> [RECORDS TO PROCESS]
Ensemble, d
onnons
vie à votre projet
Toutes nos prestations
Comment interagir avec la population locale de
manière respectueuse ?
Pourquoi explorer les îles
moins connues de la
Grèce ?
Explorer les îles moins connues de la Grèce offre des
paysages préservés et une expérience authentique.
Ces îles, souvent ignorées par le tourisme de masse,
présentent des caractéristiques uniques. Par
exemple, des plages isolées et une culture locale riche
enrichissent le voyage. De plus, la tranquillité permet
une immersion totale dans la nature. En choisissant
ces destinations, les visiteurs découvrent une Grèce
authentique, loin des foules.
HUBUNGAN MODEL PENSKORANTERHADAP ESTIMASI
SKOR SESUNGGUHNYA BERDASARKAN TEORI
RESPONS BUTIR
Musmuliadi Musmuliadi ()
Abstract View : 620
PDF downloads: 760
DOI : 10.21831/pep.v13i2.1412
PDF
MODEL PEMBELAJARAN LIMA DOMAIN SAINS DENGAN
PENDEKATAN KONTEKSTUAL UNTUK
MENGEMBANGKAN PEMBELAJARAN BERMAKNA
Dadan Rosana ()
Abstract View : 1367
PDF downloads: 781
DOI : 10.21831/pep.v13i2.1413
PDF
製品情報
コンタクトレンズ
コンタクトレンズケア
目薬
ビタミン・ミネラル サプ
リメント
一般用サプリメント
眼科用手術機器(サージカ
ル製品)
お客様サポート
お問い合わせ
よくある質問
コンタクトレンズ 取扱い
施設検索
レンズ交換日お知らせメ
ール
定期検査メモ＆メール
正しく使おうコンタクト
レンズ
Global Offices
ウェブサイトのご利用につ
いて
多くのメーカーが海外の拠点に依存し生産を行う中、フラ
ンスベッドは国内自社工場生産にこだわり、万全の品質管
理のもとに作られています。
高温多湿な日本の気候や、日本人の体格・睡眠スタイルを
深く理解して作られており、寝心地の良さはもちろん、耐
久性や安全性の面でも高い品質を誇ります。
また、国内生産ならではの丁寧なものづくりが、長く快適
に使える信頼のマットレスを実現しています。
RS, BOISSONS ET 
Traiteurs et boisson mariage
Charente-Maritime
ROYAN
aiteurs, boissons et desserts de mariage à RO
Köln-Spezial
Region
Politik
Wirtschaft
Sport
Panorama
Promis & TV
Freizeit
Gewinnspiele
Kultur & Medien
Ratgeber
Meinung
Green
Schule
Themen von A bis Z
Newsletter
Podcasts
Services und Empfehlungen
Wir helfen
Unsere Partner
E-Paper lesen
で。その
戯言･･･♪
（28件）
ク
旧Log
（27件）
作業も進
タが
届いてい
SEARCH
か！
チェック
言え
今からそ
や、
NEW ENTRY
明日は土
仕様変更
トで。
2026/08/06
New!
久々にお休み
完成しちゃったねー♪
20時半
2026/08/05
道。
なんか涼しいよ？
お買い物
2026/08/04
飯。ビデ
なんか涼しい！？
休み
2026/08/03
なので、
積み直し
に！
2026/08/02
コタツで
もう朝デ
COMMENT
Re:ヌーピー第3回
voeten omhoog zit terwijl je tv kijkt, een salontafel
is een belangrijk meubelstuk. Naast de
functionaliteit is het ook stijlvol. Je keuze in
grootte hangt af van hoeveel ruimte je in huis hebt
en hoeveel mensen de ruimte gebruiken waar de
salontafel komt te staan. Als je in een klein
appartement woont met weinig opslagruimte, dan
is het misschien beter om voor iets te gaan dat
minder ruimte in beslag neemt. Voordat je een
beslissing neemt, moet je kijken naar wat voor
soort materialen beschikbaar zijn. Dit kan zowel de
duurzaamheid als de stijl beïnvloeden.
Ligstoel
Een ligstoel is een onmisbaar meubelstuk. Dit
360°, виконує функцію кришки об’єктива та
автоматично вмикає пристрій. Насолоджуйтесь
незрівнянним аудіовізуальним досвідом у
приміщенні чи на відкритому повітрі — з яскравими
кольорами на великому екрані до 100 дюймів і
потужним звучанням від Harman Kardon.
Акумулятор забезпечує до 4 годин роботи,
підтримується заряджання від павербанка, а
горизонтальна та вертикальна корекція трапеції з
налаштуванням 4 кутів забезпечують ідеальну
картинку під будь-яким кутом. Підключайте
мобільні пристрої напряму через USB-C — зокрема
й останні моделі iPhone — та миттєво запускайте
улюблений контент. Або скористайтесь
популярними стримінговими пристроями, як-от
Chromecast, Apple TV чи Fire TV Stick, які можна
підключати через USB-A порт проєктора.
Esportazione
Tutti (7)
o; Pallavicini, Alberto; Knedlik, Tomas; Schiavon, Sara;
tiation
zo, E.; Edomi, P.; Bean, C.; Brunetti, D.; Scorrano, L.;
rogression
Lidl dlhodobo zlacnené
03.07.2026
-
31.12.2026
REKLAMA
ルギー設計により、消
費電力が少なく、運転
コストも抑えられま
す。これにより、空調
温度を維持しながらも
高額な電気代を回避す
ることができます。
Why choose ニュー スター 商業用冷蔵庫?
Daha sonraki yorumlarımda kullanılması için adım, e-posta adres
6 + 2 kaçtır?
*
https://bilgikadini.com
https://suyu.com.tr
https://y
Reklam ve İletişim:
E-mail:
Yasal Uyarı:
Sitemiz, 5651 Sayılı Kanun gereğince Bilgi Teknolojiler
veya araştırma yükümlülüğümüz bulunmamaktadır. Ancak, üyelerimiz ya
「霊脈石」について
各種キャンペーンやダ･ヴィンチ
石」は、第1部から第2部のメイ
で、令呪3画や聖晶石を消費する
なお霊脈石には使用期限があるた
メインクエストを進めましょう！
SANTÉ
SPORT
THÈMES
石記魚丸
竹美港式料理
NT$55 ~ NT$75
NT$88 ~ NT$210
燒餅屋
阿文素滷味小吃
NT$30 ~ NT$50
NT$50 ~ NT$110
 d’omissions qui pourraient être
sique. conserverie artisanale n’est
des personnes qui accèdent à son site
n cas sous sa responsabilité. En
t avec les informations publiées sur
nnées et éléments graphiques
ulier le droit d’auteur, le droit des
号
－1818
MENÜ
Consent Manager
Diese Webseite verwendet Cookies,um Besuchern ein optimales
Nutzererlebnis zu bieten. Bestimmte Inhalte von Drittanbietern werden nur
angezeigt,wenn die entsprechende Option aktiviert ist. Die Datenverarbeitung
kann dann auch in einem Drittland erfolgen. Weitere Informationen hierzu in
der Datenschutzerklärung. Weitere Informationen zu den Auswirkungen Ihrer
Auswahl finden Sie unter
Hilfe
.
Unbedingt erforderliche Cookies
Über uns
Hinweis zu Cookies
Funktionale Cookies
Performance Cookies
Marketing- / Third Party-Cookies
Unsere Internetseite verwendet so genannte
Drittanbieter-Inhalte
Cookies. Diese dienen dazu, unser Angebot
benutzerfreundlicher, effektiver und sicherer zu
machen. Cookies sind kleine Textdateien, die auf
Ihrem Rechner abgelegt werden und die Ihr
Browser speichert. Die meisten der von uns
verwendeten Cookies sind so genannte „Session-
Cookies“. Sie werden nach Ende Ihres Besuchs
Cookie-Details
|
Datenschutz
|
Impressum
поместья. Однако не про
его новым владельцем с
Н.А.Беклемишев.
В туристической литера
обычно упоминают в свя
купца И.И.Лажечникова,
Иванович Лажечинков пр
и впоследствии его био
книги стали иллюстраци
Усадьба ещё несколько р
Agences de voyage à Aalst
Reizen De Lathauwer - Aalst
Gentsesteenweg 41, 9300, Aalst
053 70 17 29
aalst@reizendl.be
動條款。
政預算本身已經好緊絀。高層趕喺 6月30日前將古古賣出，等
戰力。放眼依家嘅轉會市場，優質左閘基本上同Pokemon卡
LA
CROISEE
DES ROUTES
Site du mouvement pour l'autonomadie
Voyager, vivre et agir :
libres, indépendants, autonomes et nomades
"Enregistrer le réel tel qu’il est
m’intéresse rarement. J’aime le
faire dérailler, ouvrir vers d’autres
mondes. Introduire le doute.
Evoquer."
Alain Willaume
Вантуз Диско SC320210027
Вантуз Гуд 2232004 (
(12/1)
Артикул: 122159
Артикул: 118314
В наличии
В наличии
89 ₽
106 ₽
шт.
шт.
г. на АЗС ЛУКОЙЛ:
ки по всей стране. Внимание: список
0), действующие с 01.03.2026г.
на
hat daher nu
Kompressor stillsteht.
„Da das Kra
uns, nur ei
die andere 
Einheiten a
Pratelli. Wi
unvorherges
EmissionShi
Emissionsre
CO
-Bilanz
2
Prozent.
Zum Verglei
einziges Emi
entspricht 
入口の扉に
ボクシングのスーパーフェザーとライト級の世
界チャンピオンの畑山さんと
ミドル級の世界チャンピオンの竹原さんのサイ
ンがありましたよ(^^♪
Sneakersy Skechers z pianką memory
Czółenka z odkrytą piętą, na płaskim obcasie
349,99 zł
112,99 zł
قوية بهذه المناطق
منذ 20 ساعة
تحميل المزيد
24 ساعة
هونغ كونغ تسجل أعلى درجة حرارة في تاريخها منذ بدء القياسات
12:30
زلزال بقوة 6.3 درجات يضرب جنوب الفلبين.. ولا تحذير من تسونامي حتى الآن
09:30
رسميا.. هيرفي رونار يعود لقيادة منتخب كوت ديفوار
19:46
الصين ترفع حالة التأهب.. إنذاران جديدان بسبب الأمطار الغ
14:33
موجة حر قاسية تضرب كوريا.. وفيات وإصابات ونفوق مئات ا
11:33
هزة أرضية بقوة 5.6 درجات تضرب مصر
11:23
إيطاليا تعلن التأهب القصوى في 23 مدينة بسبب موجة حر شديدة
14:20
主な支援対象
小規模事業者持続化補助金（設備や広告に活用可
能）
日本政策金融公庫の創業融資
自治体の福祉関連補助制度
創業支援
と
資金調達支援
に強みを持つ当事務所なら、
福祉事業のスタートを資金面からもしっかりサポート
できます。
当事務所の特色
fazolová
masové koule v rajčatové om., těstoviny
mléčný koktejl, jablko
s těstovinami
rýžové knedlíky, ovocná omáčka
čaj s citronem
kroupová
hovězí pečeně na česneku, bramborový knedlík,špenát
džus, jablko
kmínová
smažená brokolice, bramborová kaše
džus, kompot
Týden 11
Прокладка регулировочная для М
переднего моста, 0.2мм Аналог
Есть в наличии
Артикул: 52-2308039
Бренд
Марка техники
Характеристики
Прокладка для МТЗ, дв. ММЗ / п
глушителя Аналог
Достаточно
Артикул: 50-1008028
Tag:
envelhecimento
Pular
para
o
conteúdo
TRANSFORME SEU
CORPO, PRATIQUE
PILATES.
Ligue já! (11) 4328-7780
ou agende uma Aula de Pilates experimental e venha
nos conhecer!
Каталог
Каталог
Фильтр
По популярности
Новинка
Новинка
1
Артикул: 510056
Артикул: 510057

> [EXERCISE DESCRIPTION] Go through the records above and copy every line with the word "hoeveel".

> [RESULT FOR THIS EXERCISE]
grootte hangt af van hoeveel ruimte je in huis hebt
en hoeveel mensen de ruimte gebruiken waar de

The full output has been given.